----- Provided text
Chicago’s streets feel less mean when you’re on a Divvy bike

IMG_0170I have been out of town since Seattle’s bike share system launched, so to deal with my intense Pronto jealousy I had to check out some Divvy bikes while in Chicago.

I grew up in St. Louis and went to college in Illinois, so I have been to Chicago a fair number of times. But I have never had this much fun getting around town, and I have definitely never had this clear of a picture of the city’s geography. For the first time, I actually think I know where I am most the time, and it’s all thanks to bike share.

Biking around also had a very unexpected side-effect: The city feels a lot less mean. At first I was a bit intimidated by the idea of biking in this sprawling car-filled metropolis, but once I got on the bike the city softened. Quality bike lanes like the ones on Dearborn through the heart of the Loop and the fantastic Lakefront trail definitely helped, but somehow I feel even more comfortable biking around Chicago than I do trying to navigate on foot and transit (and way more comfortable than driving a car here, which is terrifying).
----------
Work instructions:
**1)** According to the bike share post, where did the writer grow up?
**2)** Rewrite the bike share post starting at "I grew up in" and ending at "which is terrifying).", changing "fantastic" to "scenic".
The lines that come next are separate material, not part of the bike share post.
----- Available data
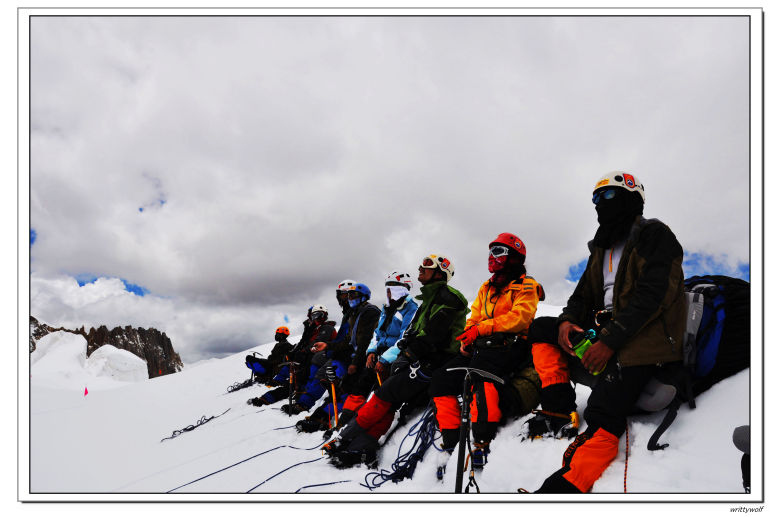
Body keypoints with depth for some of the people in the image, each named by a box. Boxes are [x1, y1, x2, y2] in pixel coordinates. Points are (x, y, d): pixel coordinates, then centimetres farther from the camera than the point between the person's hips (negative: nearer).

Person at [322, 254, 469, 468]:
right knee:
----------
Answer section:
**1)** St. Louis.

**2)**
I grew up in St. Louis and went to college in Illinois, so I have been to Chicago a fair number of times. But I have never had this much fun getting around town, and I have definitely never had this clear of a picture of the city’s geography. For the first time, I actually think I know where I am most the time, and it’s all thanks to bike share.

Biking around also had a very unexpected side-effect: The city feels a lot less mean. At first I was a bit intimidated by the idea of biking in this sprawling car-filled metropolis, but once I got on the bike the city softened. Quality bike lanes like the ones on Dearborn through the heart of the Loop and the scenic Lakefront trail definitely helped, but somehow I feel even more comfortable biking around Chicago than I do trying to navigate on foot and transit (and way more comfortable than driving a car here, which is terrifying).